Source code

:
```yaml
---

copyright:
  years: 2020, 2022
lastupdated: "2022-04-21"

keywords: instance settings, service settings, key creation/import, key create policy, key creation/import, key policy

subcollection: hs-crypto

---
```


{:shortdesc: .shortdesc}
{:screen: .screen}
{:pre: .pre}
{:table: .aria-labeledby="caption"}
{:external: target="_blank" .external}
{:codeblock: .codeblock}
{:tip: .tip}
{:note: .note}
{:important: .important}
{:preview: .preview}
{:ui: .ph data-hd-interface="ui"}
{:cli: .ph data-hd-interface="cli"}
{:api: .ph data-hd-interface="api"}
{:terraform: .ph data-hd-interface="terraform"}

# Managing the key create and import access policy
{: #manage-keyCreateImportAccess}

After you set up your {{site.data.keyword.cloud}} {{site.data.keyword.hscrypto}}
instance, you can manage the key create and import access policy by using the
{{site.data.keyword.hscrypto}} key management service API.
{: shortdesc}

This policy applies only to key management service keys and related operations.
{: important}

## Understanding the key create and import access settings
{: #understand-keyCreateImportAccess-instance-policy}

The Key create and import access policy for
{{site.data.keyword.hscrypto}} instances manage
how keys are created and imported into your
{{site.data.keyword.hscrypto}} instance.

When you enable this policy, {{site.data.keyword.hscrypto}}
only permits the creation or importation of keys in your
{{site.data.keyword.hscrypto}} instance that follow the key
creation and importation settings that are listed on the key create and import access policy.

----------------------------------------

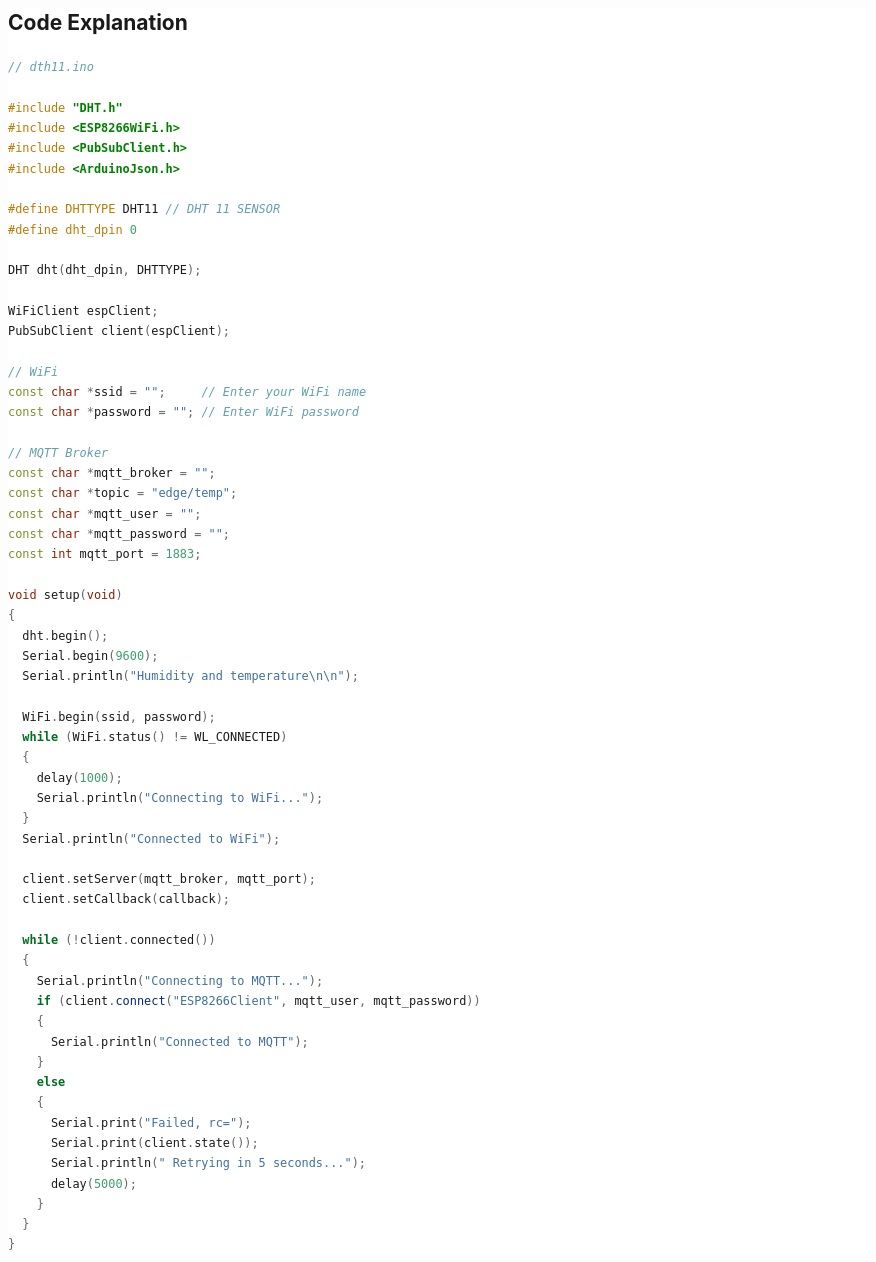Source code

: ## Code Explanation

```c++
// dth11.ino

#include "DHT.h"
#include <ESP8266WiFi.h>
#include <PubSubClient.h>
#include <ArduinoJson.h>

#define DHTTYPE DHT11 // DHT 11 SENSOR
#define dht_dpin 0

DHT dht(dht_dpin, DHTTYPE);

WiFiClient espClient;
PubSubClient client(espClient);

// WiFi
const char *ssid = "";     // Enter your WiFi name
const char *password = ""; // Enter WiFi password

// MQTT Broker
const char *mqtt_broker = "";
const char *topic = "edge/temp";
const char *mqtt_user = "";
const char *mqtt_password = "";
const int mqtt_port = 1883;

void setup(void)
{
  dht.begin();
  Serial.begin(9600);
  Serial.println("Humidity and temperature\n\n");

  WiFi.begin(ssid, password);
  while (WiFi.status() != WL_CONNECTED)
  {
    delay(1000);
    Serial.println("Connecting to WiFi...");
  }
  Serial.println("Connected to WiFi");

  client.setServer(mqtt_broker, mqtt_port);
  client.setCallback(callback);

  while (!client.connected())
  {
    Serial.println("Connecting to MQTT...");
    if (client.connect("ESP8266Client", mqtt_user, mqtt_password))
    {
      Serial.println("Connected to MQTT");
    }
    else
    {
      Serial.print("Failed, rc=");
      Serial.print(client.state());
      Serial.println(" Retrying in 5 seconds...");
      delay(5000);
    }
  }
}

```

----------------------------------------

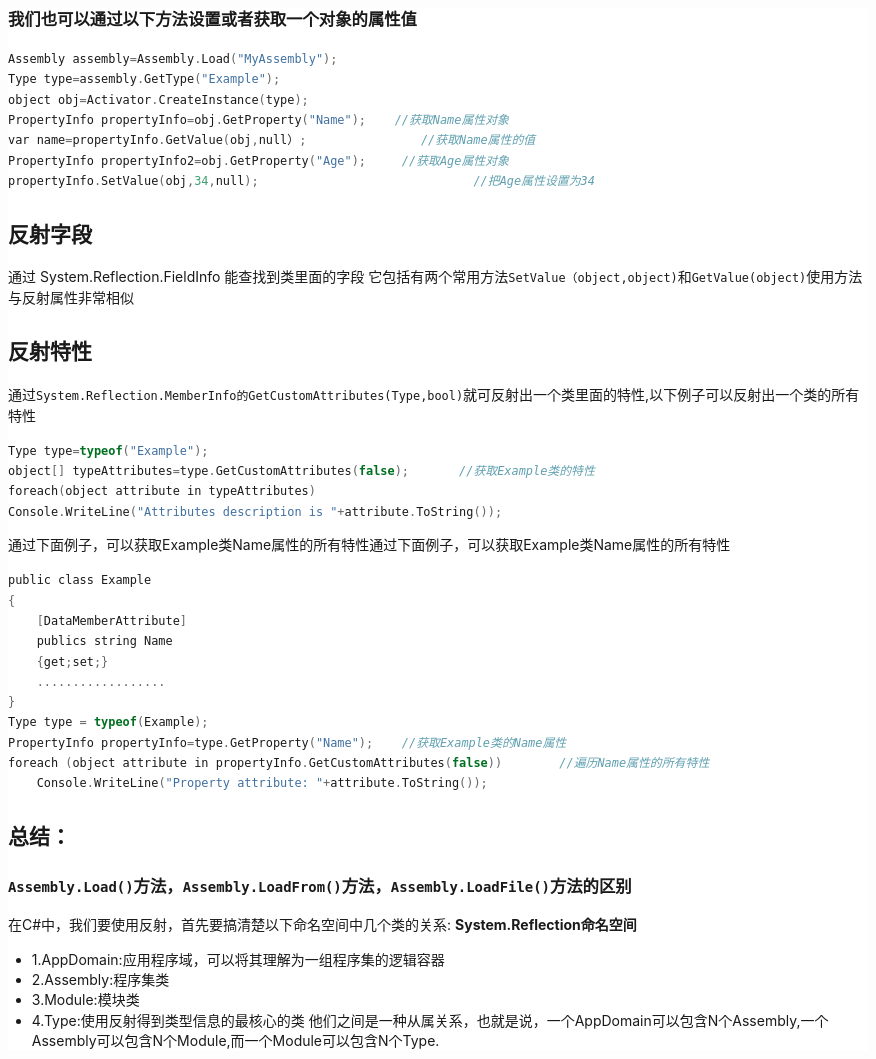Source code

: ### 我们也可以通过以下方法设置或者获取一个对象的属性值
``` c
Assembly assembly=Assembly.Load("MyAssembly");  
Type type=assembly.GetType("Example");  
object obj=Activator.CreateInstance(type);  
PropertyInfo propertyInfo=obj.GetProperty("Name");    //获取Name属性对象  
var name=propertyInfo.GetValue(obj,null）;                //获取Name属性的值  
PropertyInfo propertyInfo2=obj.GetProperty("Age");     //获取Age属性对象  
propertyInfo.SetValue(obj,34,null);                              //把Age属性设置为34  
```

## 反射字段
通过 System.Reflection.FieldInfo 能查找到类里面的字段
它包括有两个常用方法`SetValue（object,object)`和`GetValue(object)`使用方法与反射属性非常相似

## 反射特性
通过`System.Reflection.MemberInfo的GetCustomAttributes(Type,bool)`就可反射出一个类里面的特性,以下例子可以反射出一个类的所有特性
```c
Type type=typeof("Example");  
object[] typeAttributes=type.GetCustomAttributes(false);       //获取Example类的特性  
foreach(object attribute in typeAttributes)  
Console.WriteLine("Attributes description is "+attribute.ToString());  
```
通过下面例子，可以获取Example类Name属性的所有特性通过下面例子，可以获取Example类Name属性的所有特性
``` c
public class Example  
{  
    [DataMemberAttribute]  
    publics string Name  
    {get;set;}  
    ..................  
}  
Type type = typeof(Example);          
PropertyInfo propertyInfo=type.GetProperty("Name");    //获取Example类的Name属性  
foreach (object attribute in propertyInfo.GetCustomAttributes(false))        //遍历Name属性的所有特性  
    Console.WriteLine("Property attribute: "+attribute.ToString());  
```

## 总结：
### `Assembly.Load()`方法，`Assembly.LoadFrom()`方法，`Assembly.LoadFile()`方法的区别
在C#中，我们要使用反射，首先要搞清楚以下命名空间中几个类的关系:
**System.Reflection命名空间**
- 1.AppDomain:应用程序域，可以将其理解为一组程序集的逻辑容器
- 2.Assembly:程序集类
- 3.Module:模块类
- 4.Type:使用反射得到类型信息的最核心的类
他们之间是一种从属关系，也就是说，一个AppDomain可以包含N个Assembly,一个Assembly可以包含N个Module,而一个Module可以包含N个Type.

----------------------------------------

### [YOUR OBJECTIVE]
Within the entries, find all lines that contain "espClient" and copy each one.

### [REPLY]
WiFiClient espClient;
PubSubClient client(espClient);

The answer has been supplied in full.